----- PROVIDED INFORMATION -----

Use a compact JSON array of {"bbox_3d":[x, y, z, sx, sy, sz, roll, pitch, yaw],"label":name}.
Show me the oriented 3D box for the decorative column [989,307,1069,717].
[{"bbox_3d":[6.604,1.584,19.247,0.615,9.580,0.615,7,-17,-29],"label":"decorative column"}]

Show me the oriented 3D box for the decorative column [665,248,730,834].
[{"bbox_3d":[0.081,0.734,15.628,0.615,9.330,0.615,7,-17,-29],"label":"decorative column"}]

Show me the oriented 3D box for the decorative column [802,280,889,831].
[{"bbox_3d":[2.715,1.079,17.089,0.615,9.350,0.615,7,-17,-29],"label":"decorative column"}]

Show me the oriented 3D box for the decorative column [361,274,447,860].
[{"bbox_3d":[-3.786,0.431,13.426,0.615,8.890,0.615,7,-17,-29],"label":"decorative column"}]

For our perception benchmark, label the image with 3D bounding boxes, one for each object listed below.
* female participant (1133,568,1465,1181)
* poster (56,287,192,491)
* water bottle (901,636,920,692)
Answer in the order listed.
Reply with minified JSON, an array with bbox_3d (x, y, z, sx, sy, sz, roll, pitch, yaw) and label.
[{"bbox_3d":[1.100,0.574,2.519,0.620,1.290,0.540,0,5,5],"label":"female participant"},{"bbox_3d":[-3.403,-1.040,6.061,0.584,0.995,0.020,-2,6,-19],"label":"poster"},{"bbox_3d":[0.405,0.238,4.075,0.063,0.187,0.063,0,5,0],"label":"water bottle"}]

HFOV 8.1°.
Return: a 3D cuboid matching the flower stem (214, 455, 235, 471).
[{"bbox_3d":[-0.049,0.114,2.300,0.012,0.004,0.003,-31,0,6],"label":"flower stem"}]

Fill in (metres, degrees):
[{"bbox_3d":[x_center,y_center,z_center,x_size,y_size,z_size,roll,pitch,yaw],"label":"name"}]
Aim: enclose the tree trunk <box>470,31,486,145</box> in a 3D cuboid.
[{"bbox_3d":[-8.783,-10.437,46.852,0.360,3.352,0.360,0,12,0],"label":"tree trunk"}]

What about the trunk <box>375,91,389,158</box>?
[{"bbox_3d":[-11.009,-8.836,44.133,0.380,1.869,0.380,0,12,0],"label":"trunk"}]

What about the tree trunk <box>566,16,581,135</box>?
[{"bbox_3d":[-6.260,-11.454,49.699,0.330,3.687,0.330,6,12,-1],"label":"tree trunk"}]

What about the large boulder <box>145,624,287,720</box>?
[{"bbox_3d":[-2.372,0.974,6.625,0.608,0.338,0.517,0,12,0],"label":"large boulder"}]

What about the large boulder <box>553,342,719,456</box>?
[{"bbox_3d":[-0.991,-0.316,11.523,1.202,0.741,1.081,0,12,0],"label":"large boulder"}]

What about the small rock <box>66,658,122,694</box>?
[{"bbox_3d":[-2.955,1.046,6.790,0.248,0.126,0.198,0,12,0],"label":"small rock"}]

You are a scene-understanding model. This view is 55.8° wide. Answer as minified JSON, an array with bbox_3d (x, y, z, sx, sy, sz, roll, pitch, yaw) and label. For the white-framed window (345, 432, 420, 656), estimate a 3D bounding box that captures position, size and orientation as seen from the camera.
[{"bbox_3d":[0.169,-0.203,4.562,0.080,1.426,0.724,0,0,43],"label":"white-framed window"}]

-----

EXERCISE DIRECTIONS — Every entry above should be duplicated exactly.

EXPECTED ANSWER —
Use a compact JSON array of {"bbox_3d":[x, y, z, sx, sy, sz, roll, pitch, yaw],"label":name}.
Show me the oriented 3D box for the decorative column [989,307,1069,717].
[{"bbox_3d":[6.604,1.584,19.247,0.615,9.580,0.615,7,-17,-29],"label":"decorative column"}]

Show me the oriented 3D box for the decorative column [665,248,730,834].
[{"bbox_3d":[0.081,0.734,15.628,0.615,9.330,0.615,7,-17,-29],"label":"decorative column"}]

Show me the oriented 3D box for the decorative column [802,280,889,831].
[{"bbox_3d":[2.715,1.079,17.089,0.615,9.350,0.615,7,-17,-29],"label":"decorative column"}]

Show me the oriented 3D box for the decorative column [361,274,447,860].
[{"bbox_3d":[-3.786,0.431,13.426,0.615,8.890,0.615,7,-17,-29],"label":"decorative column"}]

For our perception benchmark, label the image with 3D bounding boxes, one for each object listed below.
* female participant (1133,568,1465,1181)
* poster (56,287,192,491)
* water bottle (901,636,920,692)
Answer in the order listed.
Reply with minified JSON, an array with bbox_3d (x, y, z, sx, sy, sz, roll, pitch, yaw) and label.
[{"bbox_3d":[1.100,0.574,2.519,0.620,1.290,0.540,0,5,5],"label":"female participant"},{"bbox_3d":[-3.403,-1.040,6.061,0.584,0.995,0.020,-2,6,-19],"label":"poster"},{"bbox_3d":[0.405,0.238,4.075,0.063,0.187,0.063,0,5,0],"label":"water bottle"}]

HFOV 8.1°.
Return: a 3D cuboid matching the flower stem (214, 455, 235, 471).
[{"bbox_3d":[-0.049,0.114,2.300,0.012,0.004,0.003,-31,0,6],"label":"flower stem"}]

Fill in (metres, degrees):
[{"bbox_3d":[x_center,y_center,z_center,x_size,y_size,z_size,roll,pitch,yaw],"label":"name"}]
Aim: enclose the tree trunk <box>470,31,486,145</box> in a 3D cuboid.
[{"bbox_3d":[-8.783,-10.437,46.852,0.360,3.352,0.360,0,12,0],"label":"tree trunk"}]

What about the trunk <box>375,91,389,158</box>?
[{"bbox_3d":[-11.009,-8.836,44.133,0.380,1.869,0.380,0,12,0],"label":"trunk"}]

What about the tree trunk <box>566,16,581,135</box>?
[{"bbox_3d":[-6.260,-11.454,49.699,0.330,3.687,0.330,6,12,-1],"label":"tree trunk"}]

What about the large boulder <box>145,624,287,720</box>?
[{"bbox_3d":[-2.372,0.974,6.625,0.608,0.338,0.517,0,12,0],"label":"large boulder"}]

What about the large boulder <box>553,342,719,456</box>?
[{"bbox_3d":[-0.991,-0.316,11.523,1.202,0.741,1.081,0,12,0],"label":"large boulder"}]

What about the small rock <box>66,658,122,694</box>?
[{"bbox_3d":[-2.955,1.046,6.790,0.248,0.126,0.198,0,12,0],"label":"small rock"}]

You are a scene-understanding model. This view is 55.8° wide. Answer as minified JSON, an array with bbox_3d (x, y, z, sx, sy, sz, roll, pitch, yaw) and label. For the white-framed window (345, 432, 420, 656), estimate a 3D bounding box that captures position, size and orientation as seen from the camera.
[{"bbox_3d":[0.169,-0.203,4.562,0.080,1.426,0.724,0,0,43],"label":"white-framed window"}]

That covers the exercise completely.